I'm like, 'wow! How could she/he be like that?! Thats just.... So not me!'

well? I bet people do think like that sometimes when u meet people who is the exact opposite of who u are. If not? Well i just that just me hahah..

Jumat, Februari 25, 2011

I wonder...

What does people think about if they see me, wearing a hijab, buying Mix Max at Alfamart?

What does the girl is thinking, sipping wine and still wearing her hijab?

What is the girl with hijab thinking while smoking her light cigarette, while on the next table a girl with shorts and tank top is doing the same thing as her?

Would you judge? Of course you would.

Jumat, Februari 18, 2011

saya bukan pemeran pembantu!

semua orang pengen perhatian, butuh diperhatiin. Emangnya gw invisible woman, apa? Gw ga minta atau ngemis2 supaya diperhatiin. I know how it works. Gw yang pertama mendekati kok, gw yang biasanya pertama menyapa, gw yang biasanya nanya2 mulai dari kabar sampe yang aneh2, gw ngasih perhatian ama lo karna menurut gw lo menarik dan menyenangkan.

Trus? Lo ga bakalan pernah nyapa gw duluan? Lo ga bakalan pernah nanya kabar gw atau apapun tentang gw? Lo ga nganggep gw cukup menarik dan menyenangkan?

Gw males dong kalo harus terus2an jadi tong sampah lo. Gw mungkin awalnya super tertarik ama cerita2 lo tapi makin kesini gw ilfil dong kalo lo bahkan ga mau tau cerita2 tentang gw. Gw ga pernah ngejudge lo macem2, males dong gw kalo gw harus berubah sifat/karakter ke apa yang dalam pandangan lo 'baik dan benar'. Apakah menurut lo salah klo gw minta jumlah perhatian yang sama dengan apa yang gw kasih ke elo?

Gw bukan pemeran pembantu yang tugasnya cuma untuk membuat cerita pemeran utamanya bersinar! Gw juga pemeran utama, kali! At least in my life.

Selasa, Februari 08, 2011

As much as i'm happy

...to see my friends happy, i'll feel a lot happier if they share their lovey dovey at some place private. I, personally, am a private person, thus, i don't like being intimate with my love one on public.

Jumat, Februari 04, 2011

bulukan

Blog saya udah bulukan. Kasian deh saya. Liat aja ini bedanya antara Maret 2010 ke Januari 2011.
Sibuk euy. Sibuk ngapaian ga jelas juga deh.

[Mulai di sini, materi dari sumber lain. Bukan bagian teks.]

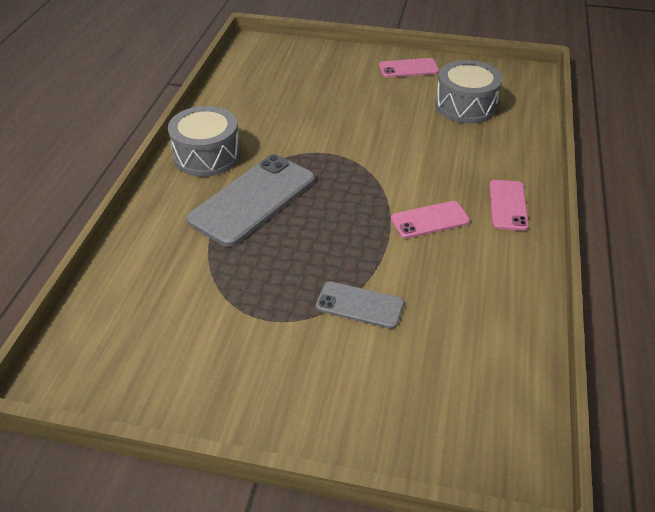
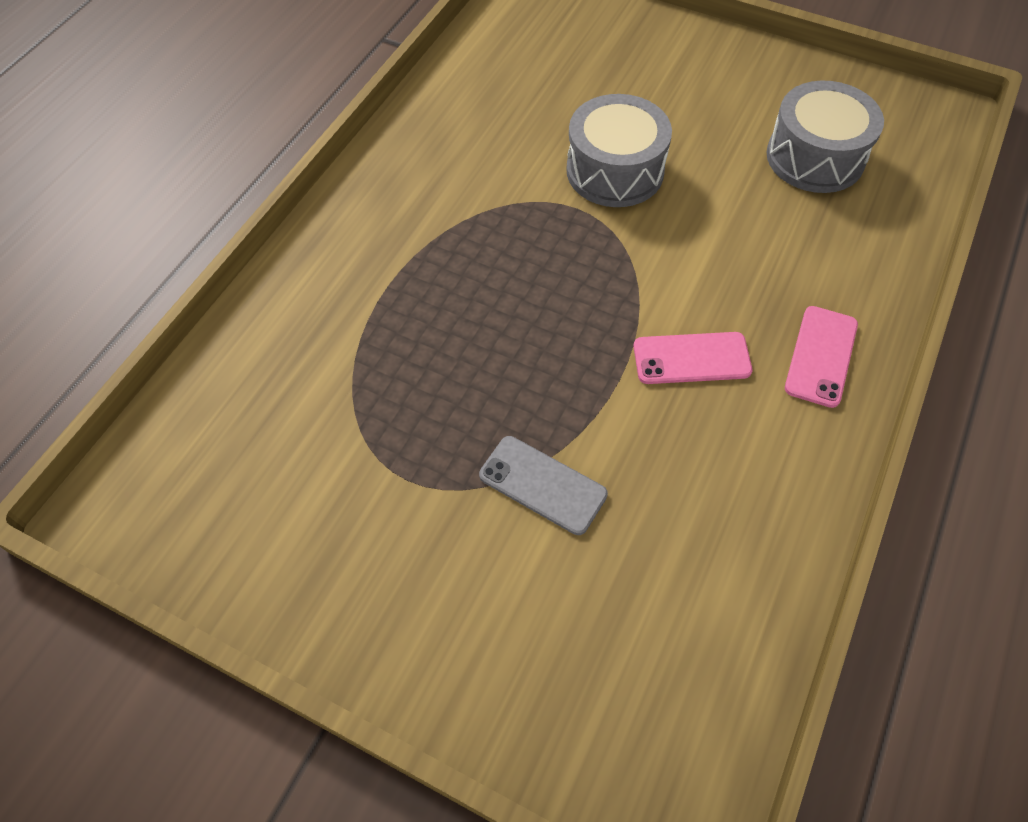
camera: 15 degrees right, 15 degrees up
(207, 155) = (401, 181): grey drum -> grey drum (615, 171)
(253, 200) = (444, 271): grey phone -> none
(408, 68) = (747, 70): pink phone -> none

Anyway, So I'm planning on filling my old blogspot again. Lagipula biarin ajalah tumblr, twitter dan sebagainya itu, pada intinya gw emang jarang ngenet atau ngeblog dan berniat untuk semakin berkurang biar kegiatan di real world lebih produktif. Lagian gw juga udah ga ikutan main RPG lagi jadi sebenernya ga ada urges untuk buru2 ke warnet untuk mereply sebuah thread.

Saya iri sama orang-orang yang kok bisa-bisanya menulis kata-kata yang meuni complicated pisan sampe-sampe otak saya ga nyampe buat memahami 'ini maksudnya apa?' Apalagi kata-kata complicated itu biasanya adalah penggambaran dari mood si penulis at the moment dan si penulis tidak mau menuliskan secara gamblang ada kejadian apa sampe kok bisa-bisanya nulis kek gitu.

I'm not like that. I'm a blunt person. I'm proud of it. Especially if someone knew me from the past, they'd known that I'm different from before. Of course I'm still quiet and I still prefer to talk about myself than to talk about other people (some people said its rude, I say its for preventing from gossiping other people). I'm still smart and I still got a lot of acne all around my face (gpp, tandanya saya masih ABG #plakk!).

I notice that people change, for better or for worse? Its on the eyes of the beholder.

I hope I haven't change much. I know a lot of people doesn't like me very much cos I don't pay a lot of attention to them but it goes vice versa. I feel like sometimes, I could use some company but a lot of times, I feel annoyed if there's a lot of attention goes to me. The point is, I'm being a little selfish right now. I want some attention, but only when I feel like it (and don't expect a vice versa thingy).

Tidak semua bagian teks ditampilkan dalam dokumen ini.